The hot desert biome can be found between the Tropics of Cancer and Capricorn. Many hot deserts can be found in the west coast of the US, South America, and Africa, as well as, parts of the Middle East.
The hot desert is, obviously, very hot, although it can get quite cold during the night. It is generally very warm year-round, yet can become sweltering during the summer.
The soil of the hot desert is very similar to the soil of the chaparral. The top layer of soil is very fine and easily blown away, while the second layer is sand or rock. The soil is very nutrient-poor.
The hot desert is very hot, and there is little humidity to reason with the harsh glare of the sun. However, this biome shows daily extremes–the days are very hot and dry, while nights can be freezing. The hot desert goes through periods of no rain, and when there is rain it is in very quick, concentrated bursts. Approximately, only 1 inch of rain falls on the hot desert biome. All moths have an average temperature of 64 degrees Fahrenheit.
Below is a temperature graph of an example of a hot desert biome.
Below is a precipitation graph of an example of a hot desert biome.
Plants and Animals
1) Barrel Cactus
The barrel cactus, at most, grows to be 11 feet tall. It has ridges that run down its sides with 3 to 4 inch spike. The barrel cactus can be found in the Mojave desert, Sonora desert, and Chihuahua desert.
2) Soaptree Yucca
The soaptree yucca is mostly found in North American hot desert biomes. It is a tall plant with large leaves, almost like palm leaves. Soaptree yucca leaves are long and triangular. The soapstone yucca’s fruit resides in a capsule until summer where it splits into three sections. True to its name, the soaptree yucca contains a soapy substance within its roots and trunk. The soapstone yucca easily adapts to its environment.
3) Desert Tortoise
The desert tortoise is a land-dwelling turtle, also known as the gopher tortoise. Its front legs are flat with long claws. To scare away other animals and to communicate, desert tortoises may hiss. The desert tortoise can be up to 100 years old. Upon first meeting, male desert tortoise will automatically fight one another. The desert tortoise can mate anytime it is on land, but they reproduce very slowly because female tortoises must be at least 15 years old to began laying eggs. It is unlawful to touch, kill, or hunt a desert tortoise because they are very endangered. touching a wild desert tortoise could kill it, because its defense mechanism is to let go of all its stored water. The releasing of all its water often kills them.

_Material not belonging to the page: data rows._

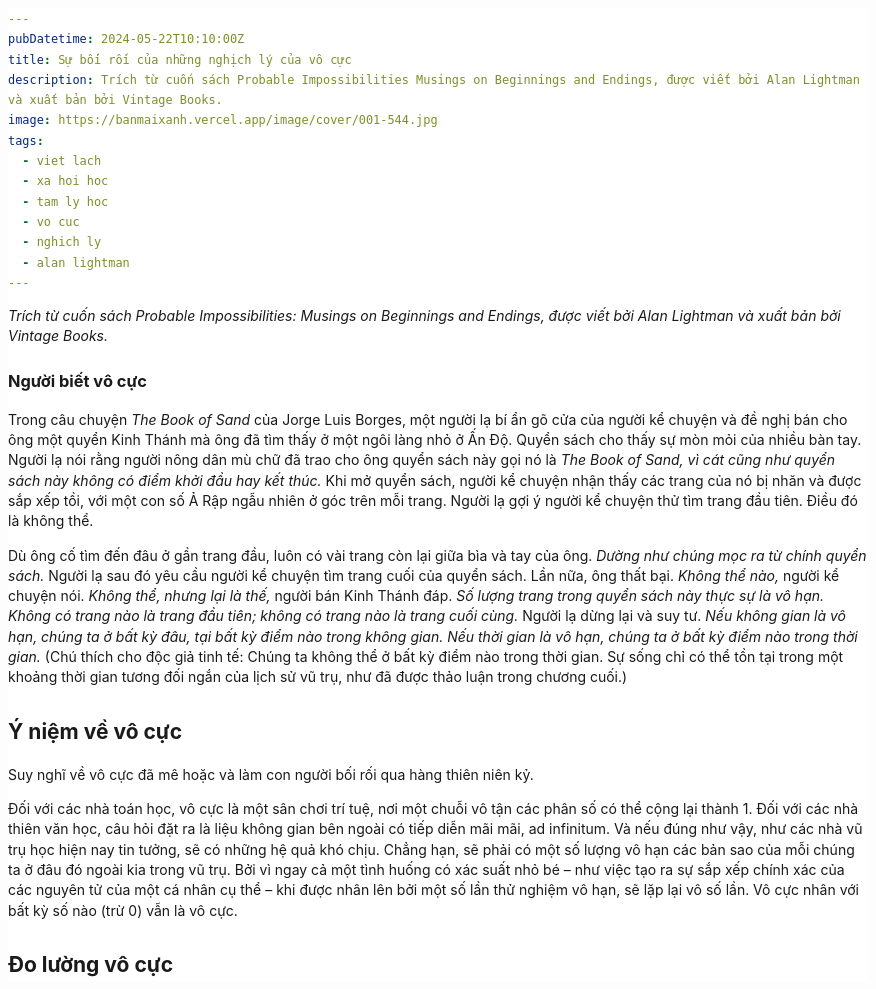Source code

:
 ```yaml
---
pubDatetime: 2024-05-22T10:10:00Z
title: Sự bối rối của những nghịch lý của vô cực
description: Trích từ cuốn sách Probable Impossibilities Musings on Beginnings and Endings, được viết bởi Alan Lightman và xuất bản bởi Vintage Books.
image: https://banmaixanh.vercel.app/image/cover/001-544.jpg
tags:
  - viet lach
  - xa hoi hoc
  - tam ly hoc
  - vo cuc
  - nghich ly
  - alan lightman
---
```


_Trích từ cuốn sách Probable Impossibilities: Musings on Beginnings and Endings, được viết bởi Alan Lightman và xuất bản bởi Vintage Books._

### Người biết vô cực

Trong câu chuyện _The Book of Sand_ của Jorge Luis Borges, một người lạ bí ẩn gõ cửa của người kể chuyện và đề nghị bán cho ông một quyển Kinh Thánh mà ông đã tìm thấy ở một ngôi làng nhỏ ở Ấn Độ. Quyển sách cho thấy sự mòn mỏi của nhiều bàn tay. Người lạ nói rằng người nông dân mù chữ đã trao cho ông quyển sách này gọi nó là _The Book of Sand,_ _vì cát cũng như quyển sách này không có điểm khởi đầu hay kết thúc._ Khi mở quyển sách, người kể chuyện nhận thấy các trang của nó bị nhăn và được sắp xếp tồi, với một con số Ả Rập ngẫu nhiên ở góc trên mỗi trang. Người lạ gợi ý người kể chuyện thử tìm trang đầu tiên. Điều đó là không thể.

Dù ông cố tìm đến đâu ở gần trang đầu, luôn có vài trang còn lại giữa bìa và tay của ông. _Dường như chúng mọc ra từ chính quyển sách._ Người lạ sau đó yêu cầu người kể chuyện tìm trang cuối của quyển sách. Lần nữa, ông thất bại. _Không thể nào,_ người kể chuyện nói. _Không thể, nhưng lại là thế,_ người bán Kinh Thánh đáp. _Số lượng trang trong quyển sách này thực sự là vô hạn. Không có trang nào là trang đầu tiên; không có trang nào là trang cuối cùng._ Người lạ dừng lại và suy tư. _Nếu không gian là vô hạn, chúng ta ở bất kỳ đâu, tại bất kỳ điểm nào trong không gian. Nếu thời gian là vô hạn, chúng ta ở bất kỳ điểm nào trong thời gian._ (Chú thích cho độc giả tinh tế: Chúng ta không thể ở bất kỳ điểm nào trong thời gian. Sự sống chỉ có thể tồn tại trong một khoảng thời gian tương đối ngắn của lịch sử vũ trụ, như đã được thảo luận trong chương cuối.)

## Ý niệm về vô cực

Suy nghĩ về vô cực đã mê hoặc và làm con người bối rối qua hàng thiên niên kỷ.

Đối với các nhà toán học, vô cực là một sân chơi trí tuệ, nơi một chuỗi vô tận các phân số có thể cộng lại thành 1. Đối với các nhà thiên văn học, câu hỏi đặt ra là liệu không gian bên ngoài có tiếp diễn mãi mãi, ad infinitum. Và nếu đúng như vậy, như các nhà vũ trụ học hiện nay tin tưởng, sẽ có những hệ quả khó chịu. Chẳng hạn, sẽ phải có một số lượng vô hạn các bản sao của mỗi chúng ta ở đâu đó ngoài kia trong vũ trụ. Bởi vì ngay cả một tình huống có xác suất nhỏ bé – như việc tạo ra sự sắp xếp chính xác của các nguyên tử của một cá nhân cụ thể – khi được nhân lên bởi một số lần thử nghiệm vô hạn, sẽ lặp lại vô số lần. Vô cực nhân với bất kỳ số nào (trừ 0) vẫn là vô cực.

## Đo lường vô cực
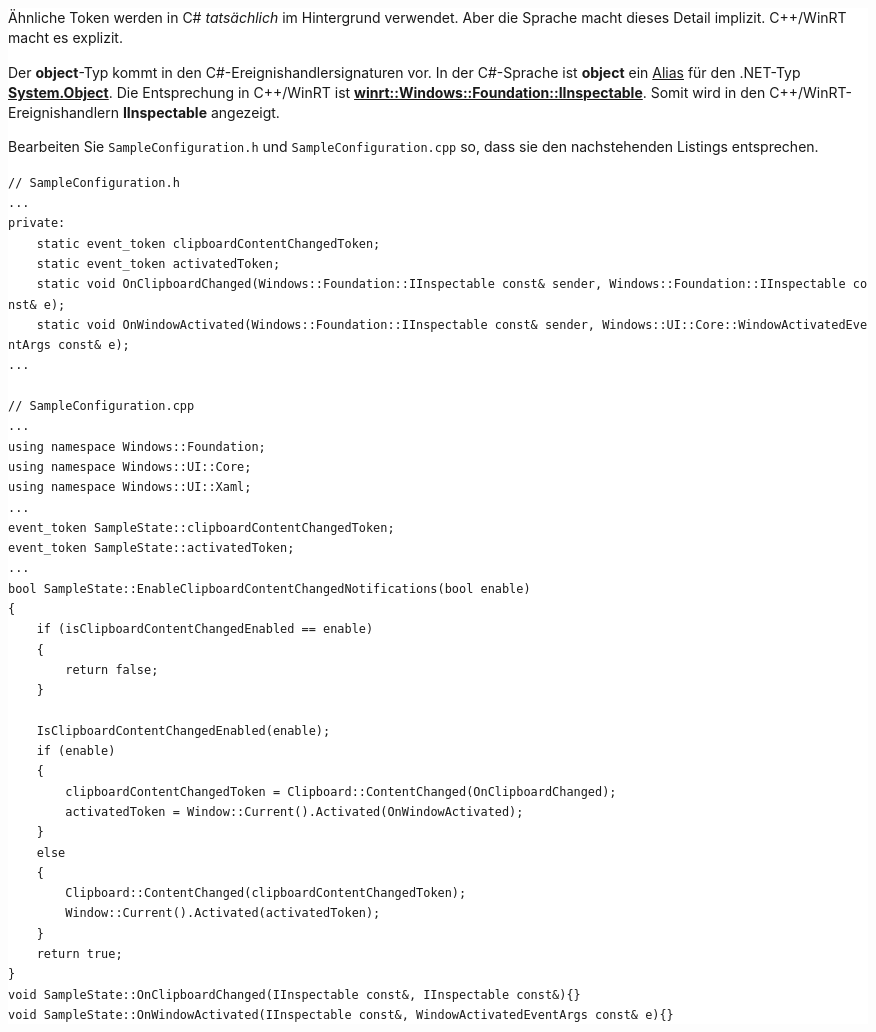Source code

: Ähnliche Token werden in C# *tatsächlich* im Hintergrund verwendet. Aber die Sprache macht dieses Detail implizit. C++/WinRT macht es explizit.

Der **object**-Typ kommt in den C#-Ereignishandlersignaturen vor. In der C#-Sprache ist **object** ein [Alias](/dotnet/csharp/language-reference/builtin-types/reference-types) für den .NET-Typ [**System.Object**](/dotnet/api/system.object). Die Entsprechung in C++/WinRT ist [**winrt::Windows::Foundation::IInspectable**](/windows/win32/api/inspectable/nn-inspectable-iinspectable). Somit wird in den C++/WinRT-Ereignishandlern **IInspectable** angezeigt.

Bearbeiten Sie `SampleConfiguration.h` und `SampleConfiguration.cpp` so, dass sie den nachstehenden Listings entsprechen.

```cppwinrt
// SampleConfiguration.h
...
private:
    static event_token clipboardContentChangedToken;
    static event_token activatedToken;
    static void OnClipboardChanged(Windows::Foundation::IInspectable const& sender, Windows::Foundation::IInspectable const& e);
    static void OnWindowActivated(Windows::Foundation::IInspectable const& sender, Windows::UI::Core::WindowActivatedEventArgs const& e);
...

// SampleConfiguration.cpp
...
using namespace Windows::Foundation;
using namespace Windows::UI::Core;
using namespace Windows::UI::Xaml;
...
event_token SampleState::clipboardContentChangedToken;
event_token SampleState::activatedToken;
...
bool SampleState::EnableClipboardContentChangedNotifications(bool enable)
{
    if (isClipboardContentChangedEnabled == enable)
    {
        return false;
    }

    IsClipboardContentChangedEnabled(enable);
    if (enable)
    {
        clipboardContentChangedToken = Clipboard::ContentChanged(OnClipboardChanged);
        activatedToken = Window::Current().Activated(OnWindowActivated);
    }
    else
    {
        Clipboard::ContentChanged(clipboardContentChangedToken);
        Window::Current().Activated(activatedToken);
    }
    return true;
}
void SampleState::OnClipboardChanged(IInspectable const&, IInspectable const&){}
void SampleState::OnWindowActivated(IInspectable const&, WindowActivatedEventArgs const& e){}
```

Due to the extreme heat, many animals in the hot desert biome cope by only being active from dusk to dawn to avoid the heat. Animals who do this are crepuscular. Some animals take it a step further by being nocturnal, or only being active at night. To avoid the heat, smaller desert animals burrow underground. Other animals dissipate heat. There are several ways to do this; some animals leave their mouths open while rapidly fluttering their throats to evaporate water from their mouths, while others have (over time) developed long appendages that release heat (i.e. jackrabbits’ long ears).